Stored dataset items:

#####

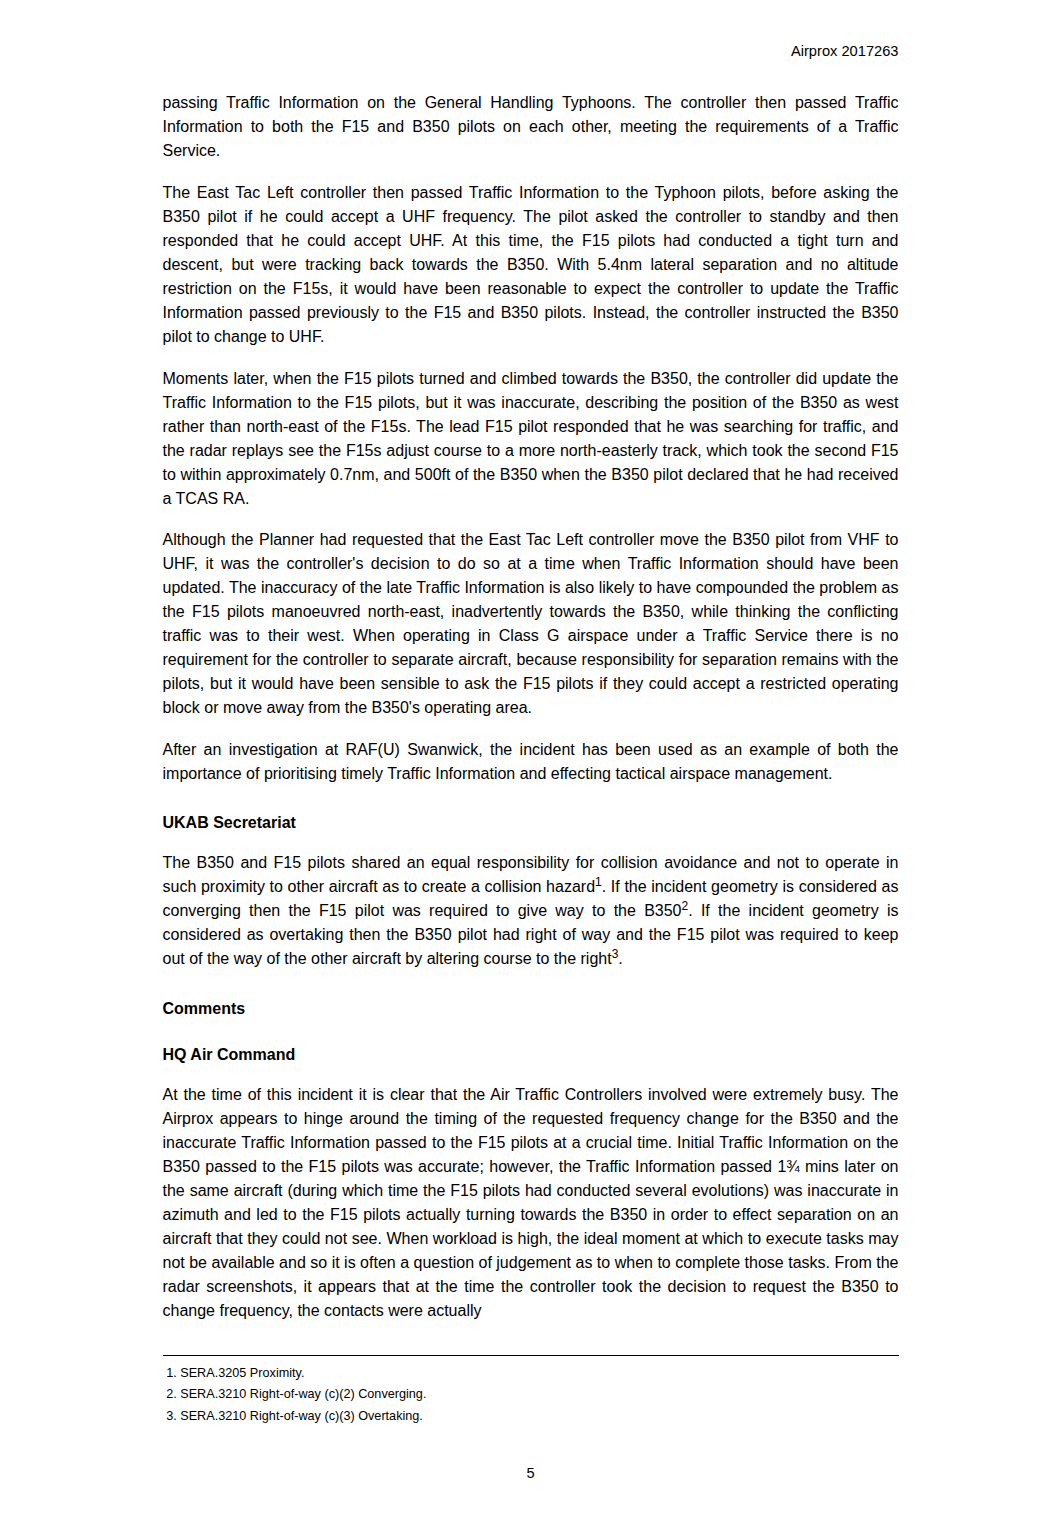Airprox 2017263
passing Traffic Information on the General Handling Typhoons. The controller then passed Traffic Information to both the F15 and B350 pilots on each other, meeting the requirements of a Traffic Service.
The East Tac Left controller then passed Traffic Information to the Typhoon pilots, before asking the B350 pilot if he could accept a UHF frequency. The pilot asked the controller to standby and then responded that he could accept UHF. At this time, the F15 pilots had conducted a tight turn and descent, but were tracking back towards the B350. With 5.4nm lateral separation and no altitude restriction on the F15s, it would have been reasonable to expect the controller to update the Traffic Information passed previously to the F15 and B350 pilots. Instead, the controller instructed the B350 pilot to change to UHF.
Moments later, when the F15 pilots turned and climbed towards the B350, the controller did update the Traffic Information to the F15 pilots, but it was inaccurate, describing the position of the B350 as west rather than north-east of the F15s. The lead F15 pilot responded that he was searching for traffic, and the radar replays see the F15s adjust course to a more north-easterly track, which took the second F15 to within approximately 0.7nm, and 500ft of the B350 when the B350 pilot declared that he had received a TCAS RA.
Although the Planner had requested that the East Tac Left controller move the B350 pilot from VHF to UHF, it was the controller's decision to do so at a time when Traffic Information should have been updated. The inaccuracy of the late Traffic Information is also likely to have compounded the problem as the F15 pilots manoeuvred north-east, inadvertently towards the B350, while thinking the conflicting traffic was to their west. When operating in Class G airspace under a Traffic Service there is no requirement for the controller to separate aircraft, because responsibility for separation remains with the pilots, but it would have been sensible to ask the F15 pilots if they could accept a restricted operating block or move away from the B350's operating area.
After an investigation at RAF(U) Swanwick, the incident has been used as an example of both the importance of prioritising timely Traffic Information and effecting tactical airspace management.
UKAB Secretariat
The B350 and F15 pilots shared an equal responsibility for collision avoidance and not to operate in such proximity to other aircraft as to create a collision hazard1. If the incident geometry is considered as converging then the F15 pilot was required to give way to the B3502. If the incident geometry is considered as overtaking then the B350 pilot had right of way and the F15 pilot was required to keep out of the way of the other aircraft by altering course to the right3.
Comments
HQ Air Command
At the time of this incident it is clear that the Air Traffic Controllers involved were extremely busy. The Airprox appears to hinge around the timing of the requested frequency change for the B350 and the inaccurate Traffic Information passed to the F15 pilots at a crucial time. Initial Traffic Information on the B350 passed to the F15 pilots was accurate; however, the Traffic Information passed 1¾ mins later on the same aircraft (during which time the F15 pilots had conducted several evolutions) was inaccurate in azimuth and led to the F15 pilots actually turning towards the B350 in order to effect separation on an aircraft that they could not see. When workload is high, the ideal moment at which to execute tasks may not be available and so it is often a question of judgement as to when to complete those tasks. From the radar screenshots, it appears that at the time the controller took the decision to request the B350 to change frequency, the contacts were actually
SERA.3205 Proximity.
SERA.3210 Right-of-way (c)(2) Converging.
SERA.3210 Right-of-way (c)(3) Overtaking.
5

#####

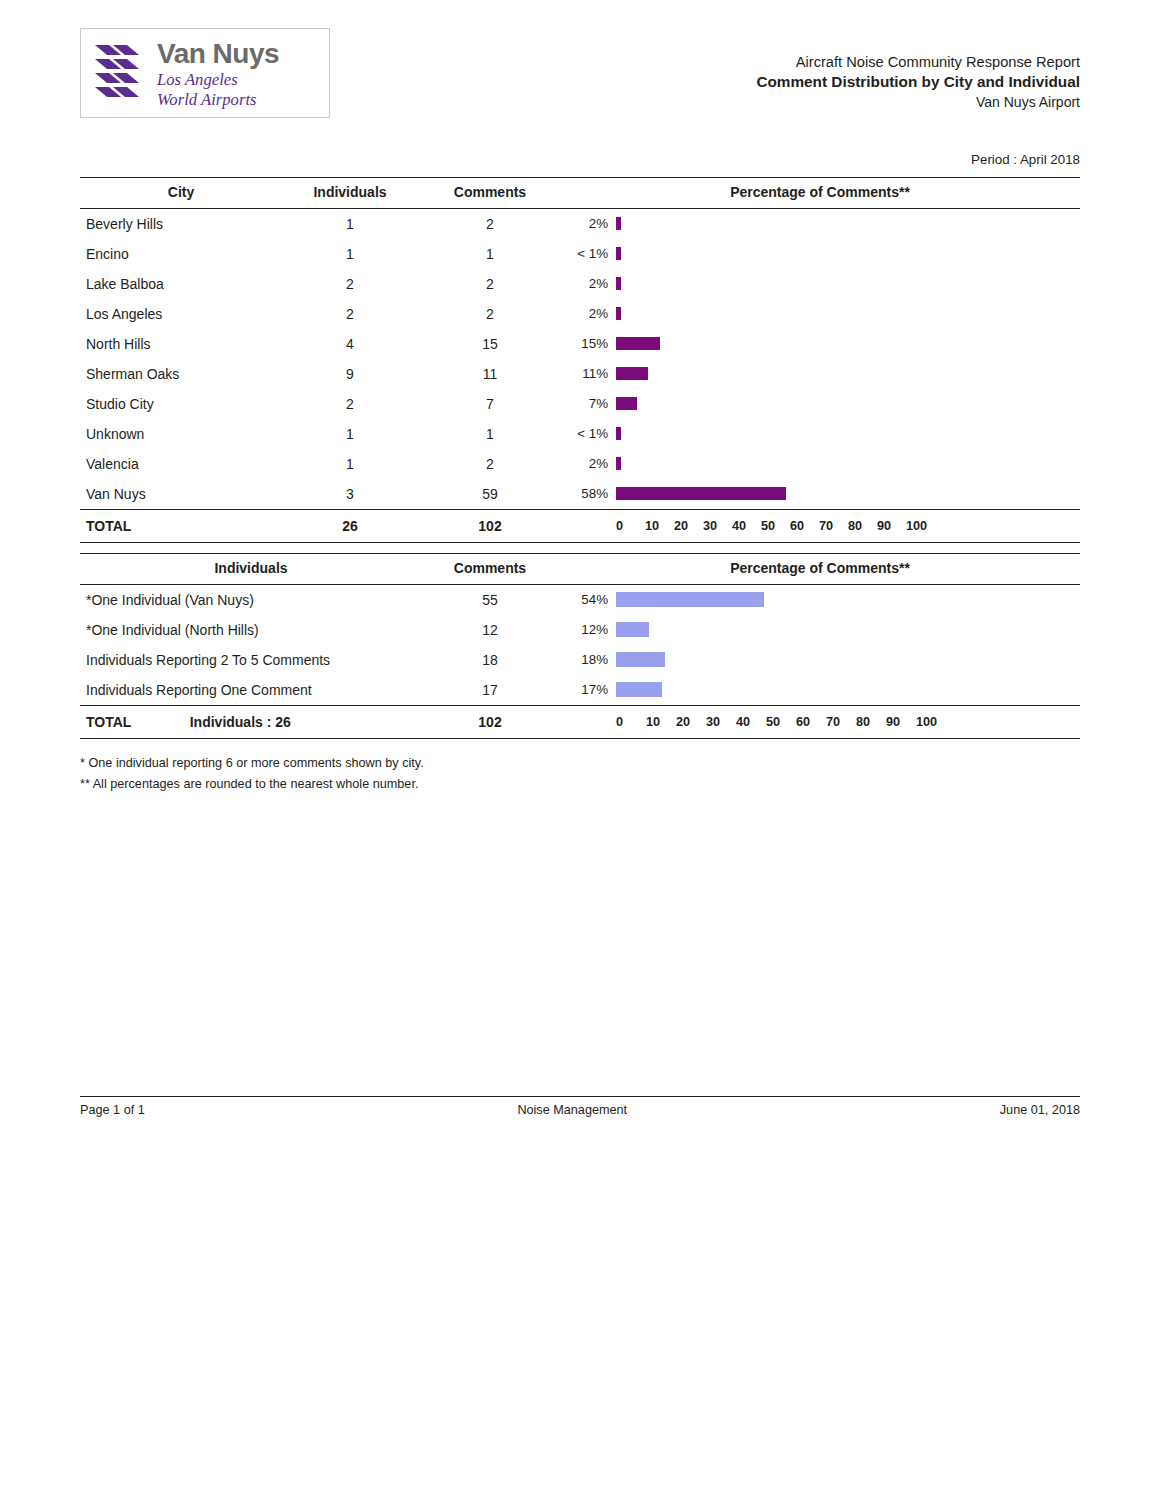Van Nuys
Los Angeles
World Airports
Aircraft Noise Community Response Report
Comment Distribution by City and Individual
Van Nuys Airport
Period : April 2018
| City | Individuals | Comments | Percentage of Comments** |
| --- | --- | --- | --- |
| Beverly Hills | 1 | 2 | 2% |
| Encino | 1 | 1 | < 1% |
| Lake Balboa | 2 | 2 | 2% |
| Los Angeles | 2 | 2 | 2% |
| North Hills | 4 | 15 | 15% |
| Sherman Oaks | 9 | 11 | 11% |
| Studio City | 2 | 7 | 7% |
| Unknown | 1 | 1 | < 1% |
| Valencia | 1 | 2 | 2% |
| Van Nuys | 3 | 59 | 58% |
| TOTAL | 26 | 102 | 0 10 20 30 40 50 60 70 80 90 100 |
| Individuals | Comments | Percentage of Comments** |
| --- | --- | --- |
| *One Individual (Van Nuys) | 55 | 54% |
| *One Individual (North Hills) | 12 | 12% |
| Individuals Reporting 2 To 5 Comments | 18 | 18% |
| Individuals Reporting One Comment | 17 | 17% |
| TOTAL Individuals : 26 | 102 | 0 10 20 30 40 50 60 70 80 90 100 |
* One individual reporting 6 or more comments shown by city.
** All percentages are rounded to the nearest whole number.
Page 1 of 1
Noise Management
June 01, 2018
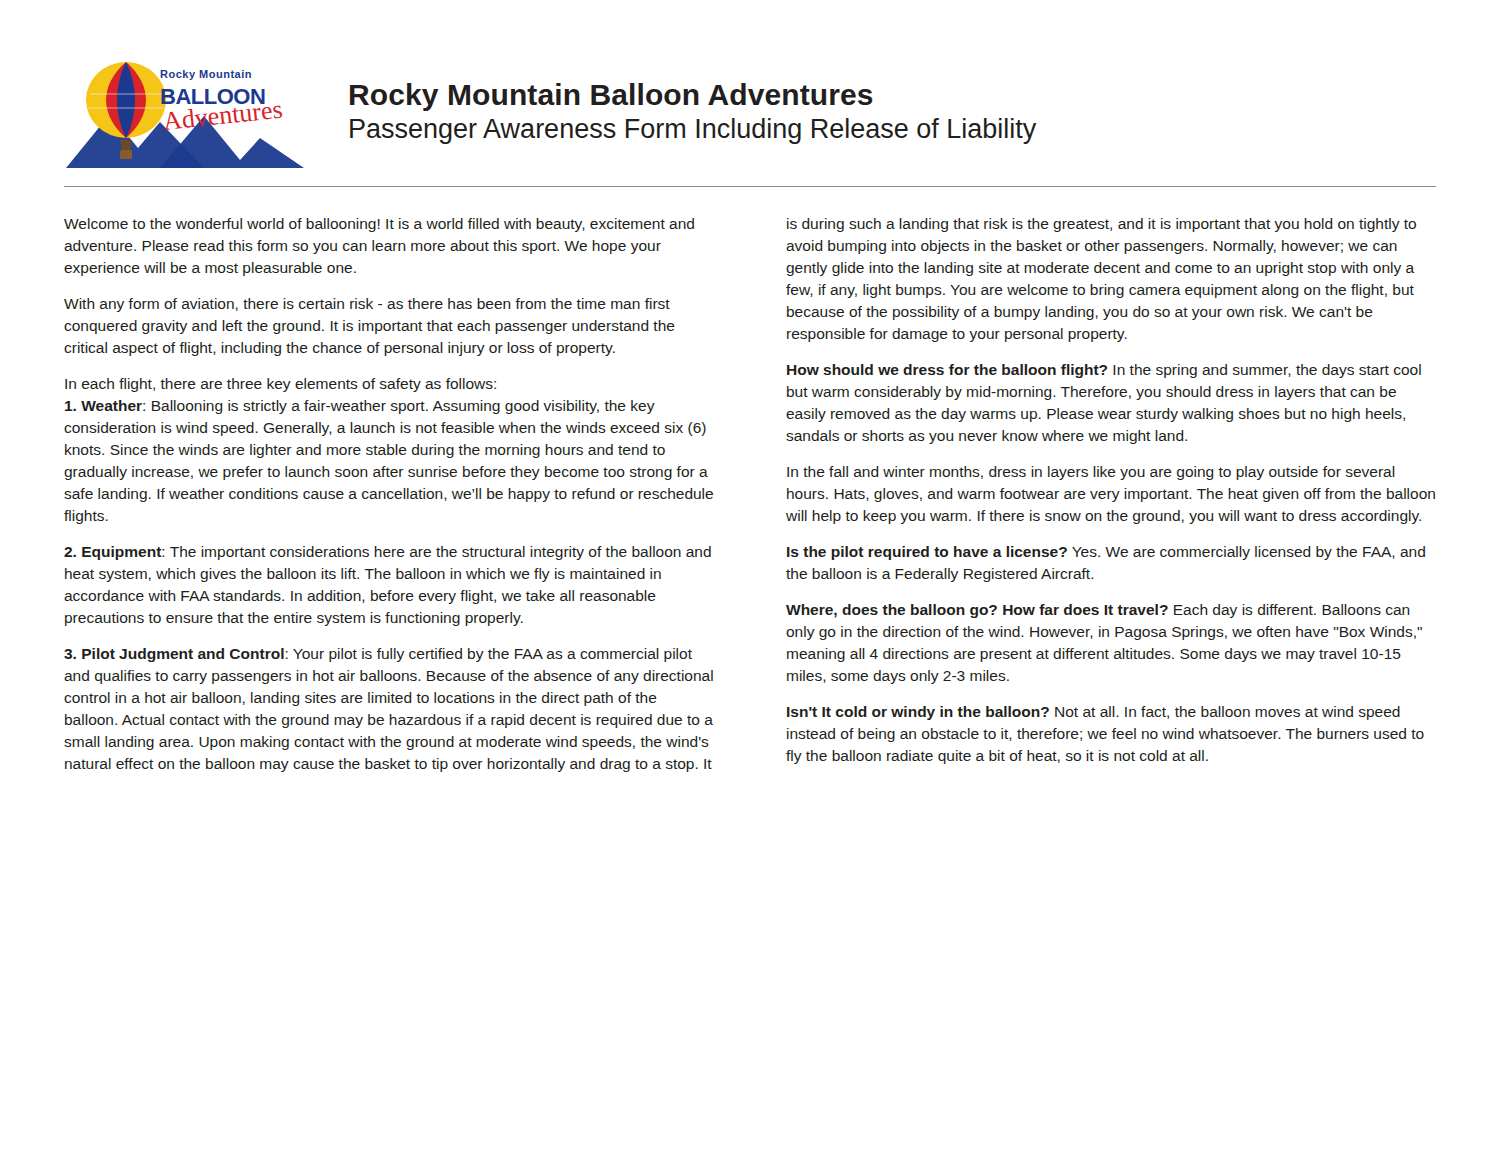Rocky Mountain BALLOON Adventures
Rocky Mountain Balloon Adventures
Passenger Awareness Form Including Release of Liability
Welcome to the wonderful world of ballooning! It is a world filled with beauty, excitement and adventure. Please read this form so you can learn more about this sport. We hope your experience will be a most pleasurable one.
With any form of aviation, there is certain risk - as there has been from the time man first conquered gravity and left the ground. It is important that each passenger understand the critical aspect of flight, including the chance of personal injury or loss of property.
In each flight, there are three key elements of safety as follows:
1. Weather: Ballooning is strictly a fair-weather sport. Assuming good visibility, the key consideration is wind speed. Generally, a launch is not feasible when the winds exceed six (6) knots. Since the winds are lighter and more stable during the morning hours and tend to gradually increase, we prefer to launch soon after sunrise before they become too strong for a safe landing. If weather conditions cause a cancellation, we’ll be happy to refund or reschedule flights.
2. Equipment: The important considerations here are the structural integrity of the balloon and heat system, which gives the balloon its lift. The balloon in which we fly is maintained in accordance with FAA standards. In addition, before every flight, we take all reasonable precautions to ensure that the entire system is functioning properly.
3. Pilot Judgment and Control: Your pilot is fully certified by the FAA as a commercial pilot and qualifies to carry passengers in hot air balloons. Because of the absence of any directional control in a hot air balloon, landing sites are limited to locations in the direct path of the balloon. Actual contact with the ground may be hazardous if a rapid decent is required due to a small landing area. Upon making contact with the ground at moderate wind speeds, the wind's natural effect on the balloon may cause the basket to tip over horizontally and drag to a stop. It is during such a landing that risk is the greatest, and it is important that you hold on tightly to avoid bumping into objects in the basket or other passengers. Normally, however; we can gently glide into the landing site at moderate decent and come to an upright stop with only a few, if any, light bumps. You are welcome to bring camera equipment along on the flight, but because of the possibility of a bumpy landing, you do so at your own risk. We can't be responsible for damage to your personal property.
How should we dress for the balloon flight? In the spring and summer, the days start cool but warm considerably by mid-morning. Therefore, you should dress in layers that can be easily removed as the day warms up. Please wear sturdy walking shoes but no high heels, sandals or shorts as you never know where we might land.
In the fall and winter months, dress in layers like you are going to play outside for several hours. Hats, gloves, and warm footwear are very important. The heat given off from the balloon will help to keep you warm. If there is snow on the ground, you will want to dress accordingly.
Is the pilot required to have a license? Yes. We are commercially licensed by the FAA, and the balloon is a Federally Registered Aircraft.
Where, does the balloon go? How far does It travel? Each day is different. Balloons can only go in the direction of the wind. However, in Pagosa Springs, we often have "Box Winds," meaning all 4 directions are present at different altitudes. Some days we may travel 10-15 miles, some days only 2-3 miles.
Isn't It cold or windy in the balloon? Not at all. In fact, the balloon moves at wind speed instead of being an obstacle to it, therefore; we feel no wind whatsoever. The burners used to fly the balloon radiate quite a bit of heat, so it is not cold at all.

#####

## Task prompt:
On how many lines of the data does "will" appear? Give only that number.

## Exercise answer:
2